I had reached a point where my panic attacks were out of control, and I wasn't eating. I began losing weight, and becoming obsessed with the results. There were days that I weighed myself at LEAST 10 times; I'd wake up- weigh myself, eat- weigh myself, use the bathroom- weigh myself, exercise- weigh myself. If I went up even a single pound, I'd beat myself up and wouldn't allow myself to eat anymore that day. Looking back, I assume this was my outlet and my punishment to myself.
 I finally confided in my doctor, and got put on the medication that I still take to this day. Slowly my anger, and anxiety started to get better. I didn't have such a short fuse and I started to see more clearly. Following not too far after this was the big break up, which granted I was shattered- completely broken hearted, I somehow knew it was for the best. I learned to pick up the pieces, and for the first time in my life, I started to see good qualities within MYSELF.
I had lost weight, I was eating right, I had a job, and I finally had no more CONSTANT worrying.

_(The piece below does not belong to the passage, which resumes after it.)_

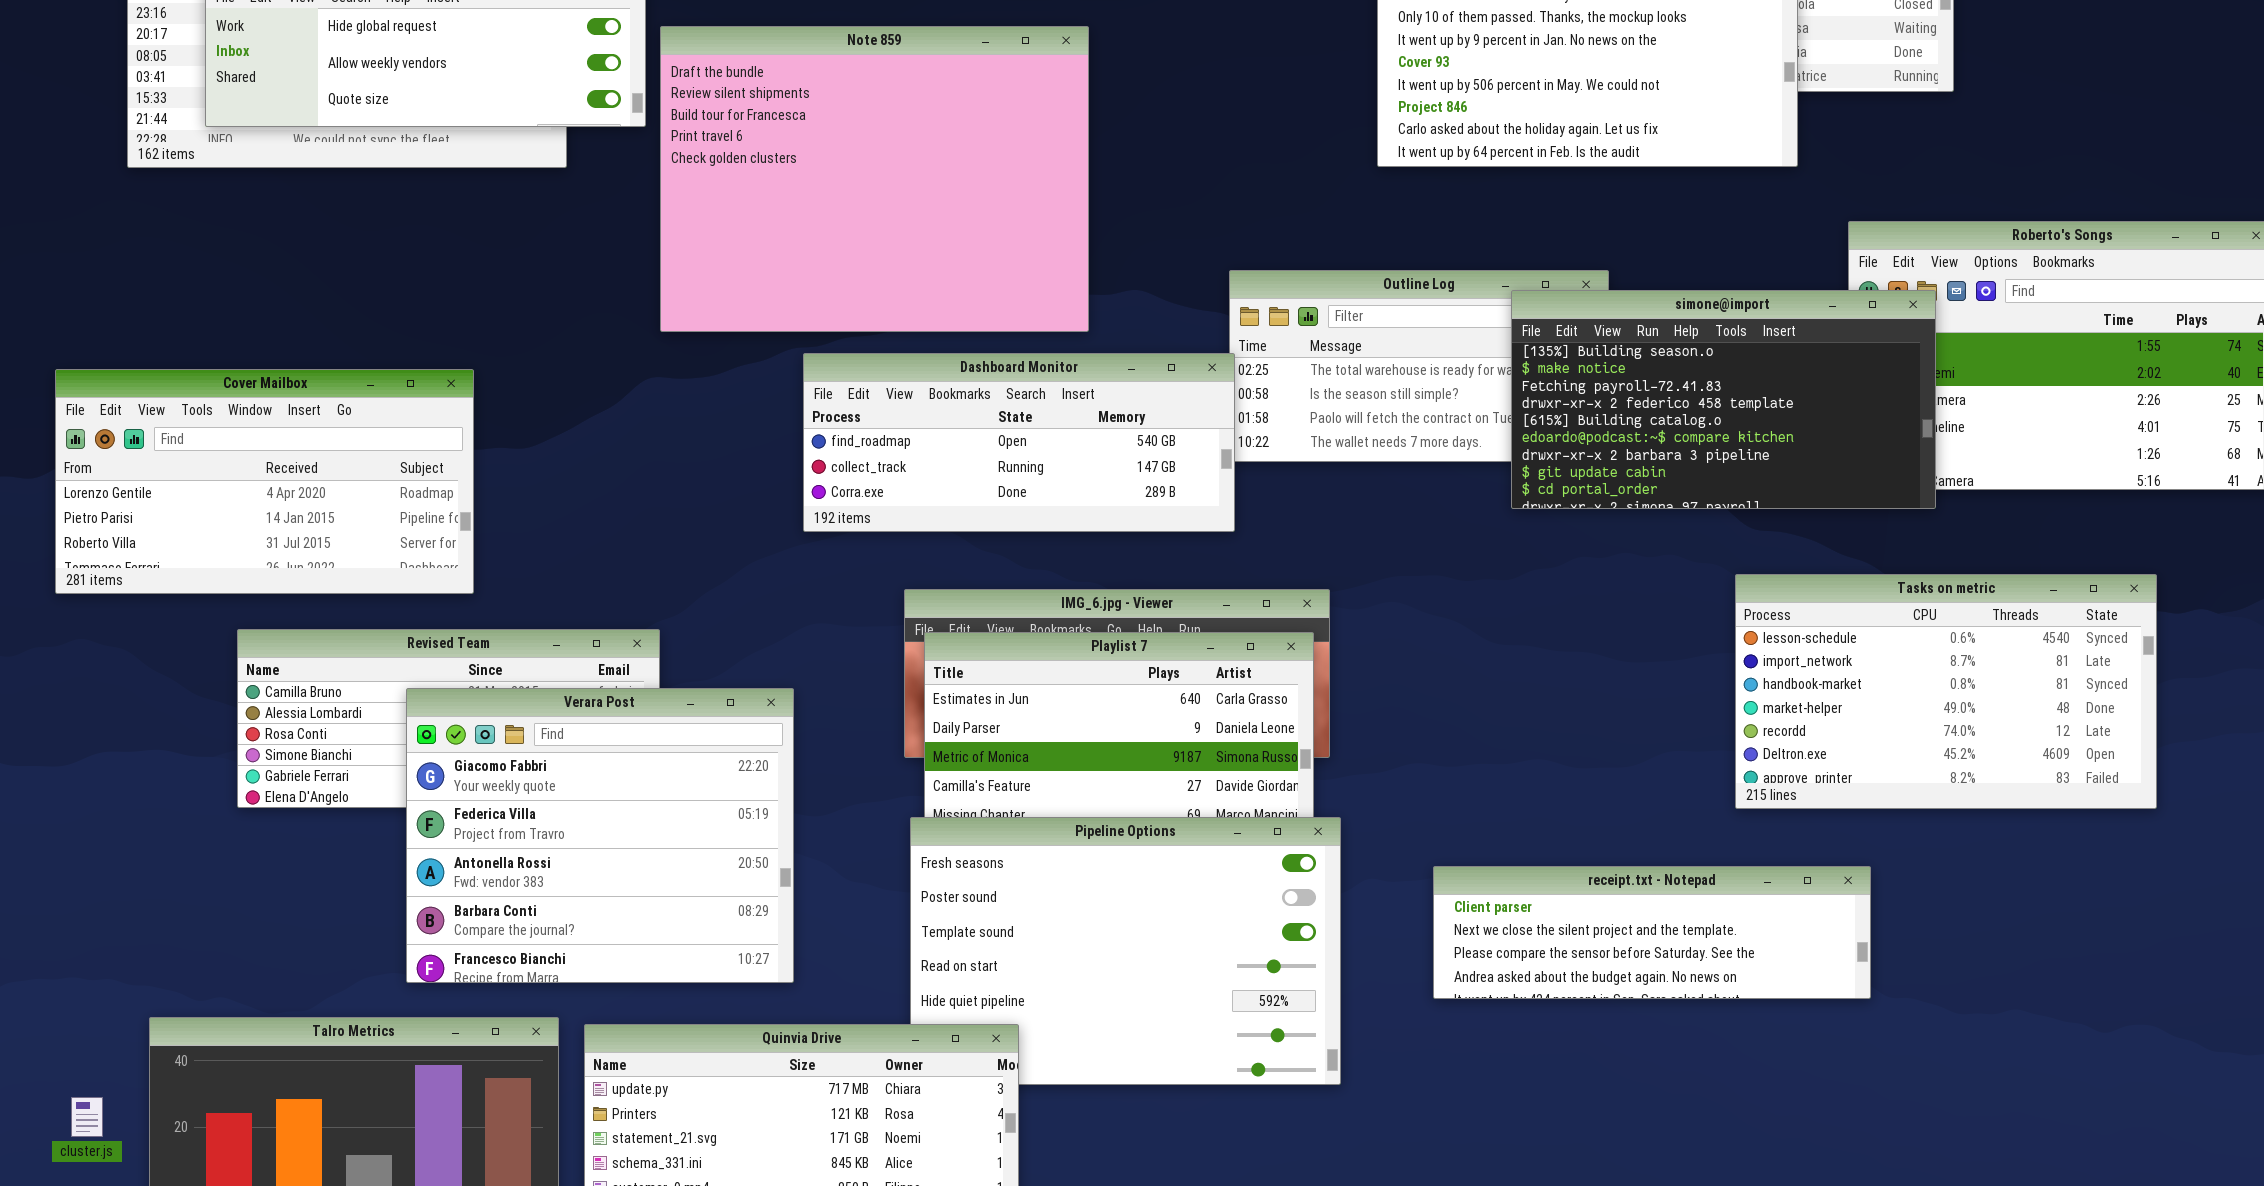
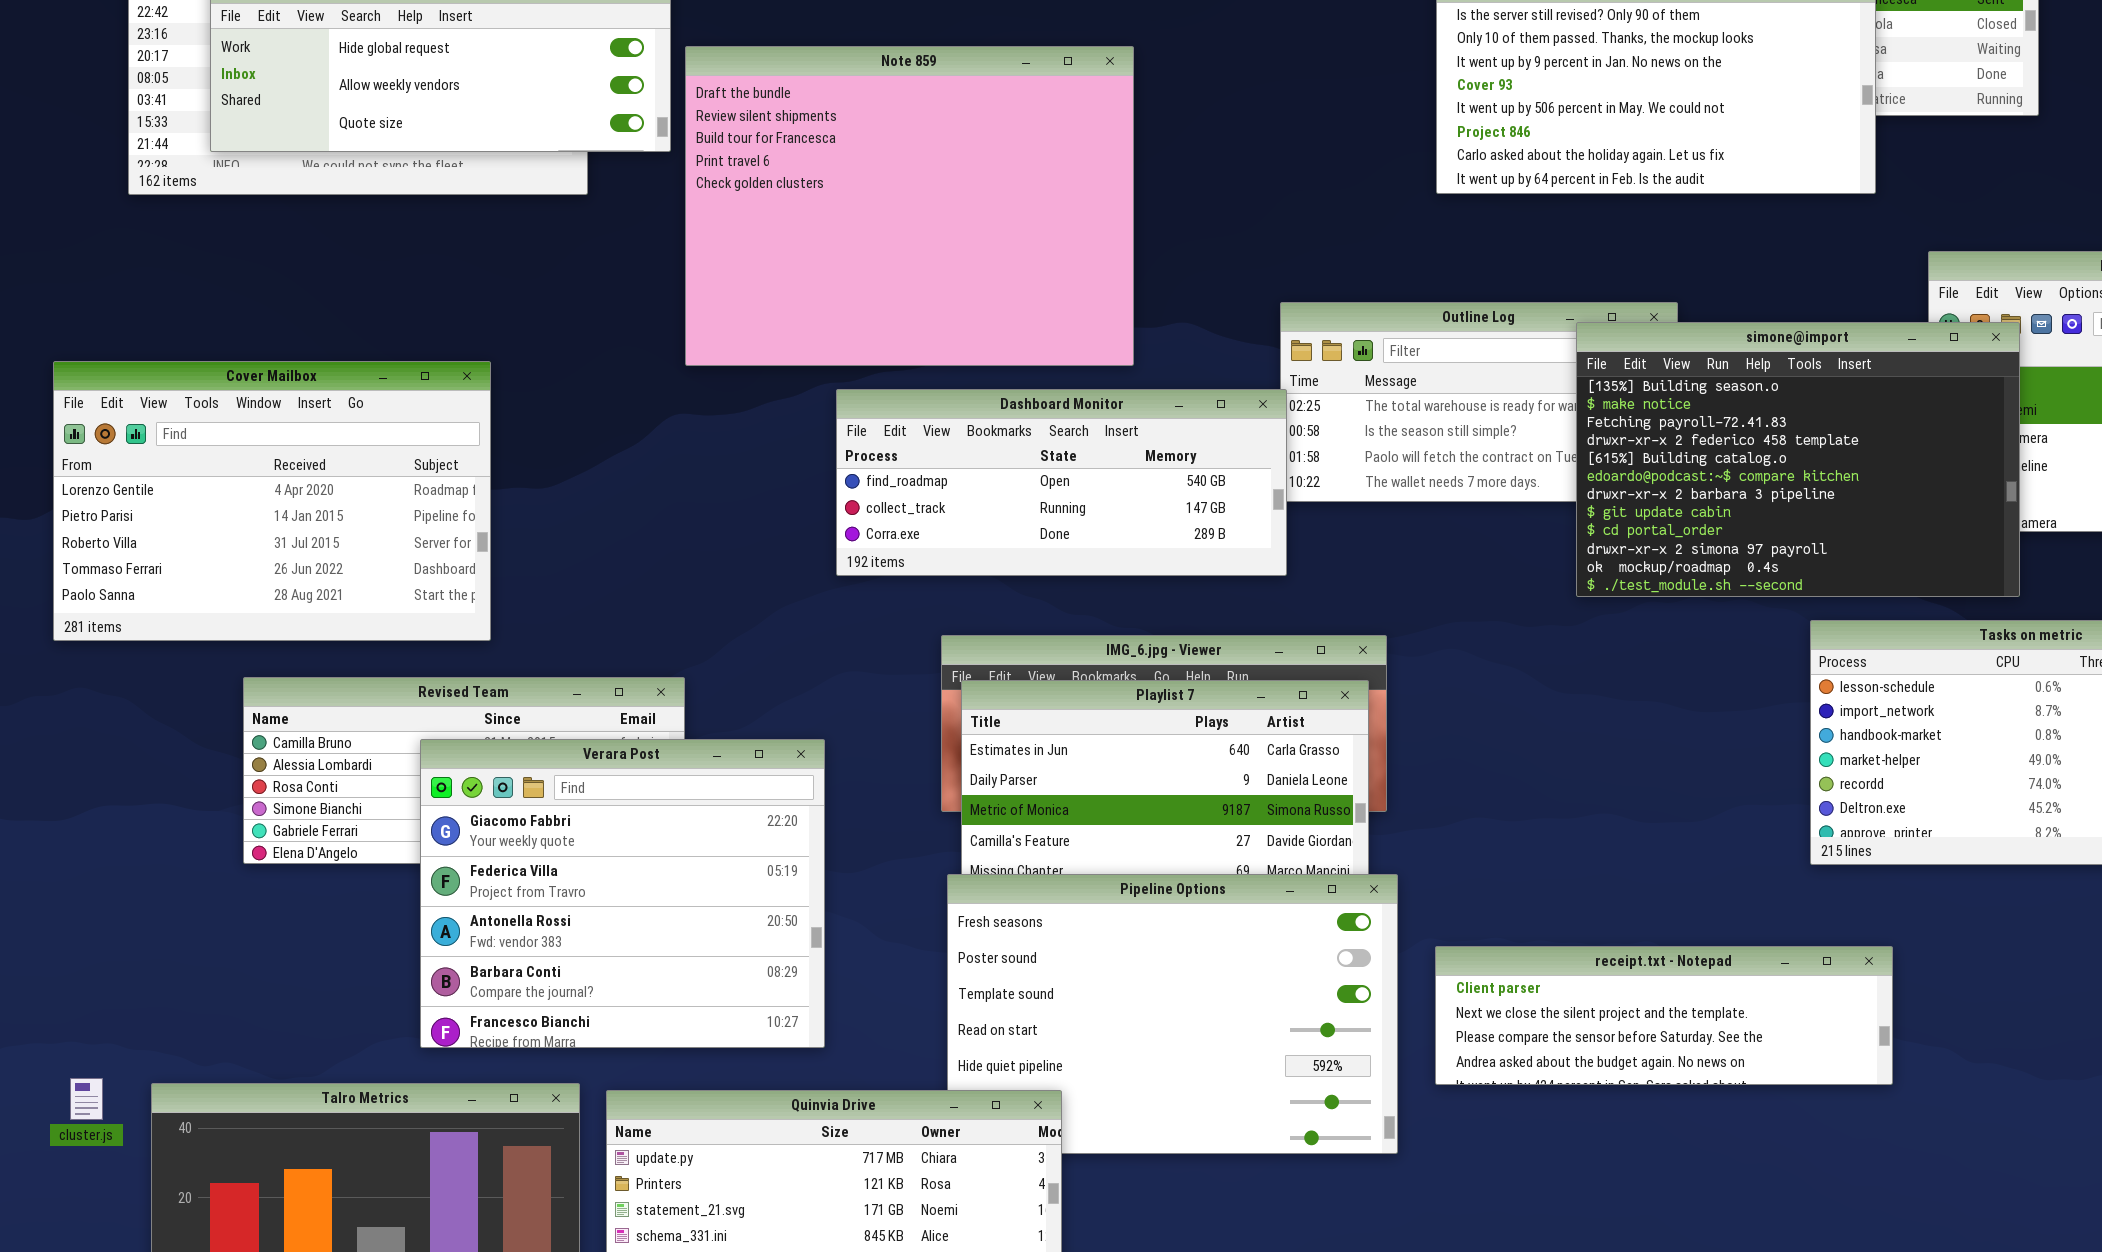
simone@import: [1511,290,1936,509] -> [1576,322,2020,597], resized
Cover Mailbox: [55,369,474,594] -> [53,361,491,641], resized
receipt.txt - Notepad: [1433,866,1871,999] -> [1435,946,1893,1085], moved
cluster.js: [71,1097,103,1137] -> [70,1078,103,1120], moved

I learned to smile, a real smile. That's when I realized what I needed out of my life. I didn't need someone else to "love me" I needed to love, respect, and accept myself. I could FINALLY be honest with myself, and realize I wasn't as bad as I had thought.
I still struggle with my self-worth and self-image from time-to-time but, I can proudly say I haven't been back to a place THAT dark in well over a year.

Wednesday, July 2, 2014

Why I blog

"Write your story as it needs to be written. Write it honestly, and
tell it as best you can. I'm not sure that there are any other rules. Not ones that matter."
-Neil Gaiman, English author of graphic novels and science
fiction

"There's nothing to writing. All you do is sit 
down at a typewriter and open a vein."
-Walter "Red" Smith, American Sportswriter

Writing has been a crucial outlet for me since a rather young age. It has allowed me to be open, honest, and let everything out, without ridicule. It has allowed me to escape my reality; to escape the yelling & the drunken threats.The ability to open that vein and just write, honestly saved my life more than once. I was able to be me, and vent without anyone telling me I was wrong, or seeking attention. Those blank pages accepted my anger, hostility and allowed me to free my mind of that, even if just for awhile. No matter if it were just a sentence or a couple of pages, it ALWAYS helped.

Sadly, a few years ago, I let someone take over my life and make me lose my passion for everything, unfortunately, writing included. I abandoned my writing, and soon my life had spiraled out of control from a mental stand point. I had hit my breaking point. With not being able to express myself freely in the only way I knew, I had been overtaken by depression, anxiety, and just plain hatred. Honestly, and not for the first time, I had wanted to die. I couldn't handle not having some sort of outlet.

Luckily, with the help of medication, Brett, and my daughter, I have found my passion again; a passion for many things at that. With that being said, I have also recently made a vow to myself to keep writing, no matter how silly it may seem to find relief in a pen and a sheet of paper.